Will ARM’s M0+ core catalyse the ‘internet of things’?

1 min read

There has been a lot of talk in recent months about the 'internet of things'; a handy phrase which many commentators are reaching for in their attempts to explain the burgeoning world of connectivity.

But it's not a new concept; the phrase 'internet of things' was coined in the late 1990s. Then, the approach was based around rfid tags; today, it's being used as another way to describe M2M technology. Where a decade ago, we marvelled at the idea of an internet enabled vending machine which 'phoned home' when it needed restocking, we're now seeing the beginnings of intelligence being embedded everywhere. If Ericsson's predictions are realised, there will be 50billion connected devices by the end of this decade. Networking specialist Cisco is more bullish, claiming 1trillion connected devices by 2025. So what will these connected devices be and what will power their connectivity? The answer to the first question is pretty much anything. Some years ago, comedians used the internet enabled fridge as an easy target for their jokes, but white goods are but one potential application. Beyond that lies sensors which monitor buildings of all sorts, battery operated body sensors connected wirelessly to health monitoring equipment and so on. The answer to the second question is more interesting. The technology capable of being embedded in 'anything' needs to be small, low power and, above all, low cost.
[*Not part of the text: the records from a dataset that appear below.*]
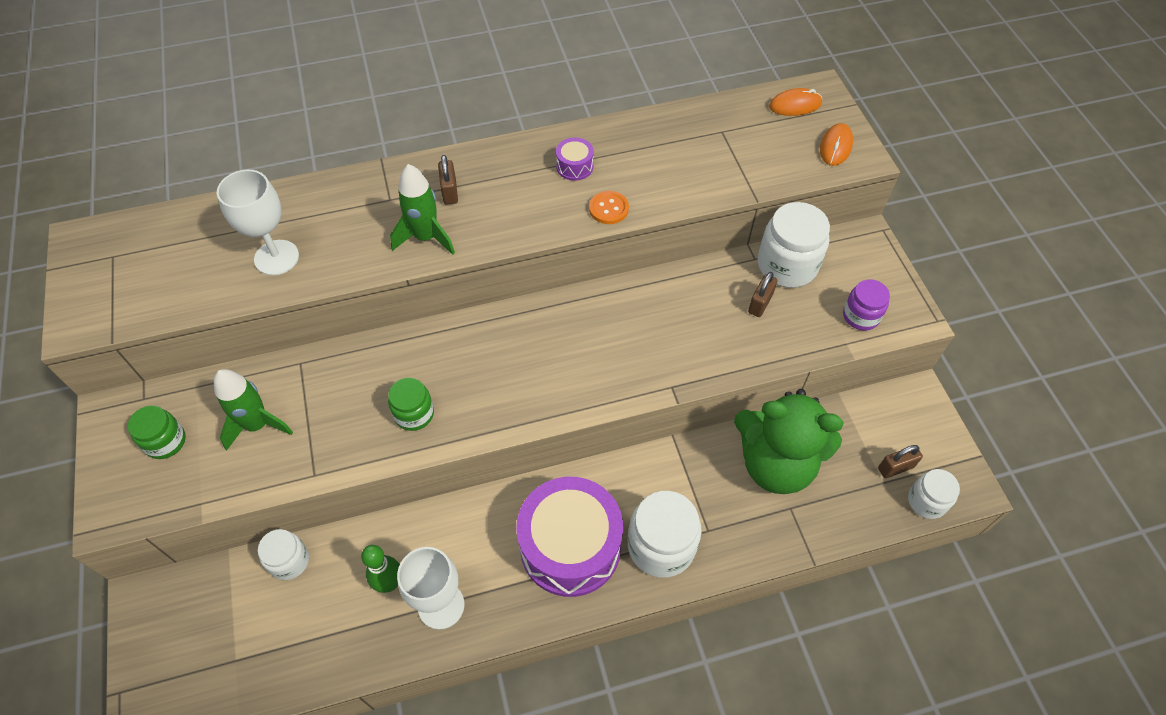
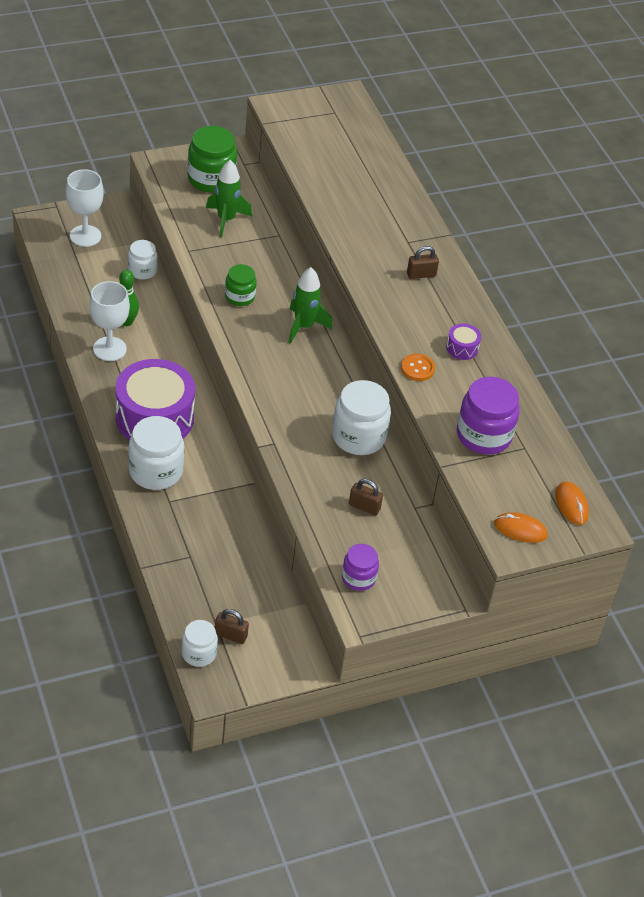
camera: 80 degrees right, 10 degrees down
green jar [128,406,186,459] -> green jar [187,126,237,193], size x1.69
white goblet [217,170,299,275] -> white goblet moved to [66,169,104,247]
green rocket [390,164,455,255] -> green rocket moved to [288,267,332,344]
green teddy bear [734,389,843,494] -> none
white jar [758,202,830,288] -> white jar moved to [332,380,391,455]
brown padlock [878,445,923,478] -> brown padlock turned 45 degrees counterclockwise [215,609,249,644]
none -> purple jar [457,377,520,454]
But it also needs suitable processing performance. ARM thinks it's hit all the buttons with the Cortex-M0+ core. Even at a time when energy efficiency is at the top of developer's agendas, ARM has cut power consumption to all time lows – and it's certainly possible that devices based on the M0+ core could run from harvested energy. Having spent most of its life addressing the mobile phone, ARM is now poised to be a major supplier of processing power to the world.